Research: LKCMedicine Researchers Find Rare Protein-Altering Variants in Genes That Significantly Increase the Risk of Parkinson’s Disease

By Sanjay Devaraja, Editor, LKCMedicine's Redefine Newsletter

A team consisting of researchers from LKCMedicine have identified SMPD1 as a new Parkinson’s disease gene. Their findings show that carrying one functionally defective copy of SMPD1 will result in a more than two-fold increased risk of Parkinson’s disease. This suggests that restoration of SMPD1 deficiency could be a viable interception point and therapeutic strategy for Parkinson’s disease. 

Such a concept is currently under trial for Niemann-Pick disease (i.e. homozygous loss of SMPD1). Furthermore, the discovery of rare variants which substantially increase disease risk in Asian populations will allow risk prediction and population screening for high-risk individuals for early monitoring and participation in neuroprotection trials.

Parkinson’s disease is a lifelong and progressive neurodegenerative movement disorder, affecting more than 10 million people worldwide. It is increasing in incidence globally as a result of the ageing population. Despite decades of research, the cause is unknown, and treatment remains symptomatic, with levodopa being the cornerstone medication of choice. There is thus a pressing need for new therapeutic approaches.

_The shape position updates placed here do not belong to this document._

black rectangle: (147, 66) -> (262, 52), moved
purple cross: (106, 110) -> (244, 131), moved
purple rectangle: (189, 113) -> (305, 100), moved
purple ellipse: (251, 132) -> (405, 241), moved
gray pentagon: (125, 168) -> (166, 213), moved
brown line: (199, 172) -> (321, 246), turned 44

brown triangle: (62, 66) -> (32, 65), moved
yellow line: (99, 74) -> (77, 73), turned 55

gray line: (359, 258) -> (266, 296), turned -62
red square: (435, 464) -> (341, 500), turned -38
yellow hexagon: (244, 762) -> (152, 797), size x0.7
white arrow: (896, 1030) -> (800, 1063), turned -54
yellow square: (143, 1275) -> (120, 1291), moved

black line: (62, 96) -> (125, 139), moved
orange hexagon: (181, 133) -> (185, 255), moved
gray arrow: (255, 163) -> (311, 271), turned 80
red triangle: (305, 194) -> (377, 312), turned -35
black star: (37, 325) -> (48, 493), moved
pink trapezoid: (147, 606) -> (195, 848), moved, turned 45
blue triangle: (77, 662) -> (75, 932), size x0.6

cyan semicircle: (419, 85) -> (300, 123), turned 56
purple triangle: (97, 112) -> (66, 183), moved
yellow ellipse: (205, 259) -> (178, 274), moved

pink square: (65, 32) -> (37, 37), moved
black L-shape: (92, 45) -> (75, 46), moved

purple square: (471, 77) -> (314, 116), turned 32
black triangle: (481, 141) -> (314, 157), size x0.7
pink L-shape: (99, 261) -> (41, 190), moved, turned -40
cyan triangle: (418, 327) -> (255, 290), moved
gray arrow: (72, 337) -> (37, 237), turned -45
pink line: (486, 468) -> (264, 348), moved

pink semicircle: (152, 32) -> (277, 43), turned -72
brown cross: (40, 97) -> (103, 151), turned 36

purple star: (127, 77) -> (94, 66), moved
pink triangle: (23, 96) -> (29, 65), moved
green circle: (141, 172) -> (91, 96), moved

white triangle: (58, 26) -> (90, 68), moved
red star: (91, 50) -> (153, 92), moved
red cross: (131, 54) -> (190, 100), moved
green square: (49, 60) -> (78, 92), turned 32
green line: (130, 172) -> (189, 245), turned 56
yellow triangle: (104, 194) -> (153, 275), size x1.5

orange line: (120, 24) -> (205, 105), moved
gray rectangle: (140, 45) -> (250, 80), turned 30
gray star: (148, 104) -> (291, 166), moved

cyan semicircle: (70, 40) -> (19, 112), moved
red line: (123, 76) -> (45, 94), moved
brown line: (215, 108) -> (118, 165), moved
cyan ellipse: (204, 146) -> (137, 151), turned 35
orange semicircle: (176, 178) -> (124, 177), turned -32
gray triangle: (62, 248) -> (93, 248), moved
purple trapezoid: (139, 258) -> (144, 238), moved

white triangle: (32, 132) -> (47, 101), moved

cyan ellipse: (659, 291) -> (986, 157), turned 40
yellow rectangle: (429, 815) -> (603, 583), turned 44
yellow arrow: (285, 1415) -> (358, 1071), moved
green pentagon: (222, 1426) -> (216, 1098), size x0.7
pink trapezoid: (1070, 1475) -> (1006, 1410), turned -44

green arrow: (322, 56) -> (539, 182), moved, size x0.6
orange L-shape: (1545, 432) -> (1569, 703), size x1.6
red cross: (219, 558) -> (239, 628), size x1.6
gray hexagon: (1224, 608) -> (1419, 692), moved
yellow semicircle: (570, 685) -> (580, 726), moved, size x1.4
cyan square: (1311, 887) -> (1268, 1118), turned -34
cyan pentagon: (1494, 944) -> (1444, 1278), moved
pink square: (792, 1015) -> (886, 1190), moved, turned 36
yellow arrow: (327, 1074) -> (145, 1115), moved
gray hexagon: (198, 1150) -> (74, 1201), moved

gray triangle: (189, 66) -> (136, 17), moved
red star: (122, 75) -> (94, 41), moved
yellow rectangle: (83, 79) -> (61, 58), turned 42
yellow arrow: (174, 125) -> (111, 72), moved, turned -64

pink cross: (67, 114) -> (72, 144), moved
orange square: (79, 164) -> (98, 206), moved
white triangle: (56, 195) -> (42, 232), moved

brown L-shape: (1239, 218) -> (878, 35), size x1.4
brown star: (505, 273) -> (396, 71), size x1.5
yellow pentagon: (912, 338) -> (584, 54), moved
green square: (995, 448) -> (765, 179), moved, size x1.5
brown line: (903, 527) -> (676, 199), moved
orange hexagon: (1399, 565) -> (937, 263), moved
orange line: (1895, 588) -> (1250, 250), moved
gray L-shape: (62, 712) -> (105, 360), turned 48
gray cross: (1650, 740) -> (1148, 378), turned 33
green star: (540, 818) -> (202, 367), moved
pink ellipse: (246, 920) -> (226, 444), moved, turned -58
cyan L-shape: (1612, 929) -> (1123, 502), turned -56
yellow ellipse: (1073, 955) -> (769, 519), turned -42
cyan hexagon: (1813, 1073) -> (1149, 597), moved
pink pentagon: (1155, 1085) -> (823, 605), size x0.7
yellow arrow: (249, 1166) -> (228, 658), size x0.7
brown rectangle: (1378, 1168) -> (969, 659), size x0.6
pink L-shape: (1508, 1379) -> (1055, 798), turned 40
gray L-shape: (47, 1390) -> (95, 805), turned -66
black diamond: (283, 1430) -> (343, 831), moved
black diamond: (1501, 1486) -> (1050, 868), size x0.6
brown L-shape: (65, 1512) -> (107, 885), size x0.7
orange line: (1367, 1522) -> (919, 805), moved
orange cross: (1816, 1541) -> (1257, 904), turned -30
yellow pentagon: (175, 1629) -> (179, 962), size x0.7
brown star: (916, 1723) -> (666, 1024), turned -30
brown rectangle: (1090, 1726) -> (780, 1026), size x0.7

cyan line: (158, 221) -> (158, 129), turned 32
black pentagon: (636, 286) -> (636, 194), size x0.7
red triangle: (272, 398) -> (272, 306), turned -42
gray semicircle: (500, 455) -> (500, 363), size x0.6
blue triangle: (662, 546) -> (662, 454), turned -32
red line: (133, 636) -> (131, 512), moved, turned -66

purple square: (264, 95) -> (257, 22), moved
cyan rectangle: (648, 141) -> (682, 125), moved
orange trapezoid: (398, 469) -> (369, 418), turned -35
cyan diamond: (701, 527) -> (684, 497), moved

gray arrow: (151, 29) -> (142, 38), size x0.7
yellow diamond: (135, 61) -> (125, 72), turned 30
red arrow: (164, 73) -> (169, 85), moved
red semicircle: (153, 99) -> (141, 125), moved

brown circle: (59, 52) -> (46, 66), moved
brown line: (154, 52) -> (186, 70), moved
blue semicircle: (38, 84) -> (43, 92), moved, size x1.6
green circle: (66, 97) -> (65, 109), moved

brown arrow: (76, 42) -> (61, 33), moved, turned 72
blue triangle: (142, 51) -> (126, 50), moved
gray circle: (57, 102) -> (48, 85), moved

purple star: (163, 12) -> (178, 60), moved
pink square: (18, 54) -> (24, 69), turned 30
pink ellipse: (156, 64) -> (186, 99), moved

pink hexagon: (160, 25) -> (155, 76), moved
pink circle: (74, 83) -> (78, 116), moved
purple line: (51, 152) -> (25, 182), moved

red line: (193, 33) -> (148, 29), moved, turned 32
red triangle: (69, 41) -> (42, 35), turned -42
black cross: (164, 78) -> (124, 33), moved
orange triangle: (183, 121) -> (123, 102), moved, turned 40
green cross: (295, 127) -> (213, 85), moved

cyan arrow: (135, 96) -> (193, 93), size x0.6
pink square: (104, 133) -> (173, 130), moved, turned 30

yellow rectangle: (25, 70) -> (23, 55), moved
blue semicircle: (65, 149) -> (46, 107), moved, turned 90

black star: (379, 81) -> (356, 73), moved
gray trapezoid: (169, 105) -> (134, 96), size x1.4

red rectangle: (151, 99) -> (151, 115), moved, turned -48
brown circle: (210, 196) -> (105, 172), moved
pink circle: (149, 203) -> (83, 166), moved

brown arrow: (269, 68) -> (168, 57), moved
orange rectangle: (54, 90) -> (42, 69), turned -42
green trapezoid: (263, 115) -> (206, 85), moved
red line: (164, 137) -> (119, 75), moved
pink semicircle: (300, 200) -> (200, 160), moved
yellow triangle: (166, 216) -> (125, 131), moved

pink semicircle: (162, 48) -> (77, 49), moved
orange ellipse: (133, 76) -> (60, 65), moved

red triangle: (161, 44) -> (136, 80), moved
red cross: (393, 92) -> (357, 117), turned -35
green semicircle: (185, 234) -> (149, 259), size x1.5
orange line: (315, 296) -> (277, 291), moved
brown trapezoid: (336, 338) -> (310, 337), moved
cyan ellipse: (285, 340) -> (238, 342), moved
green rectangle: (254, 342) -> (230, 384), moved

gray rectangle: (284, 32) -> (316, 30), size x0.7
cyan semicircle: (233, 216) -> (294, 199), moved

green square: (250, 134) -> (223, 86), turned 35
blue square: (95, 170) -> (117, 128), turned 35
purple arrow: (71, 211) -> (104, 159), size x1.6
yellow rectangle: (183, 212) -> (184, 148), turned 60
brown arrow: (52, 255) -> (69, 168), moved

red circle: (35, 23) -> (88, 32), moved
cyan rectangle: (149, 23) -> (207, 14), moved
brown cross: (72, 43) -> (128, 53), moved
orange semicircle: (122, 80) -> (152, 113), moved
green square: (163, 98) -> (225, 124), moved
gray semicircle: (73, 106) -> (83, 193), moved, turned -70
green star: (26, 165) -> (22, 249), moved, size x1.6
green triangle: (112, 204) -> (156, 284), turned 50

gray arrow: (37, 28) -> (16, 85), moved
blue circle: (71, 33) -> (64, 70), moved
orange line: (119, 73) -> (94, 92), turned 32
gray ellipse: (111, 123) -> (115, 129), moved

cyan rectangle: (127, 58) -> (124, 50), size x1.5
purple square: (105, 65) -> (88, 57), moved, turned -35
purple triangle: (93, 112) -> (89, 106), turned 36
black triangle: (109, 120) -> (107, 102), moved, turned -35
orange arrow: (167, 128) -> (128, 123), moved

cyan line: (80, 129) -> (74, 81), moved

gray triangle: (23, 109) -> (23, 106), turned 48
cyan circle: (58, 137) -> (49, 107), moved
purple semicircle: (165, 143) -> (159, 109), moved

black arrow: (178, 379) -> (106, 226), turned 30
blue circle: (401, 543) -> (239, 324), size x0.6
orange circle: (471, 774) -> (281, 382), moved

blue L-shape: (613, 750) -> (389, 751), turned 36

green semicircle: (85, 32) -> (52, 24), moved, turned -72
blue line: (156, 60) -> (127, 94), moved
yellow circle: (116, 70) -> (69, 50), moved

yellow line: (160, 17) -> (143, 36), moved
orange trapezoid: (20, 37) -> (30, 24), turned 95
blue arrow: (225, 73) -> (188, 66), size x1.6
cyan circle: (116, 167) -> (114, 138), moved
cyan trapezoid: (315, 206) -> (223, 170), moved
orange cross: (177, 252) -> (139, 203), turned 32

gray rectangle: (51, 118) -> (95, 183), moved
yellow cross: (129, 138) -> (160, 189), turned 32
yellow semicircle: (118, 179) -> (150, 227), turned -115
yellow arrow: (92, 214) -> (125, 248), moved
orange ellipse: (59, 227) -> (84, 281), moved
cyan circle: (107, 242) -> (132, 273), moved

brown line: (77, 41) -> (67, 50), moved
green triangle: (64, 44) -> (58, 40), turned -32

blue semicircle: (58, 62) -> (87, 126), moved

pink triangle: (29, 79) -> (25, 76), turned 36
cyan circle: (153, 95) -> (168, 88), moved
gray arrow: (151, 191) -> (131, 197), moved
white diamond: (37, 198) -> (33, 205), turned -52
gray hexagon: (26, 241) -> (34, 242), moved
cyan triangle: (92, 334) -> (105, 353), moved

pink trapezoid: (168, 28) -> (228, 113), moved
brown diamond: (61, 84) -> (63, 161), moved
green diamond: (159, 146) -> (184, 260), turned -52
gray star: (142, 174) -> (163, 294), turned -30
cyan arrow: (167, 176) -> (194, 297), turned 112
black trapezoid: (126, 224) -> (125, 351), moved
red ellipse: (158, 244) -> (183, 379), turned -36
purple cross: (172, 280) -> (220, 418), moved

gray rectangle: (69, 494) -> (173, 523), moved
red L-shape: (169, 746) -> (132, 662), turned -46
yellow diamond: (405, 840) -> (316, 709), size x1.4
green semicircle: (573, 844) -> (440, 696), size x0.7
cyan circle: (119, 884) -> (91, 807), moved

The exome (or the ~1% of the genome that encodes for protein) has a special place in precision medicine. This is because coding-sequence mutations affect individual predisposition to disease by directly altering protein function. When linked to human diseases, the unique property of protein-altering genetic variants often facilitates advances in their treatment by uncovering new drug targets.

Most of such exome sequencing studies have been done in European-ancestry populations. The Asian population is the largest in the world and has the greatest potential for novel genetic discoveries especially in the study of rare genetic variants.

Multicentre collaborative partnership generated a new East Asian whole exome sequencing dataset of 4,298 persons with Parkinson’s disease and 5,512 unaffected controls from Singapore, Malaysia, Hong Kong, South Korea, and Taiwan. The top findings were validated in a further 5,585 persons with Parkinson’s disease and 5,642 controls from 3 independently ascertained collections of Asian and European ancestry.

A team consisting of LKCMedicine researchers identified rare protein-altering variants in GBA1 and SMPD1 that are significantly associated with increased risk of Parkinson’s disease. While this is the first study to confirm SMPD1 as a bona fide Parkinson’s disease gene, GBA1 is a well-established Parkinson’s disease risk gene. SMPD1 encodes for acid sphingomyelinase, an enzyme responsible for breaking down sphingomyelin to ceramide and phosphorylcholine. It is important for the function of lysosomes, which are small compartments in human cells that digest and recycle excess or wanted substances within the cell.

Individuals who carry two defective copies of either GBA1 or SMPD1 have a severe, autosomal recessive, childhood-onset lysosomal storage disease, Gaucher’s disease or Niemann-Pick disease, respectively. While individuals who carry just one defective copy do not show signs of lysosomal storage disease, they are at increased risk of Parkinson’s disease.

Researchers designed biological assays and tested the functional readouts for each of the 125 protein-altering genetic variants at SMPD1 that emerged from sequence analysis of 21,037 participants. The spectrum of acid sphingomyelinase enzymatic activity for these 125 variants ranged from normal activity to severe impairment (< 20% of normal activity). Individuals who carry any SMPD1 variant with ≤44 percent of normal enzymatic activity had a ~2.24-fold increased risk of Parkinson’s disease.

About one percent of the East Asian population carries a particular genetic variant p.Pro332Arg variant (with 70% reduction of enzymatic activity); and slightly more carry other rare SMPD1 or GBA1 variants. Although these variants are individually rare, they more than double an individual’s risk of developing Parkinson’s disease. Such carriers can be identified for early monitoring and intervention to lower their risk of developing the disease.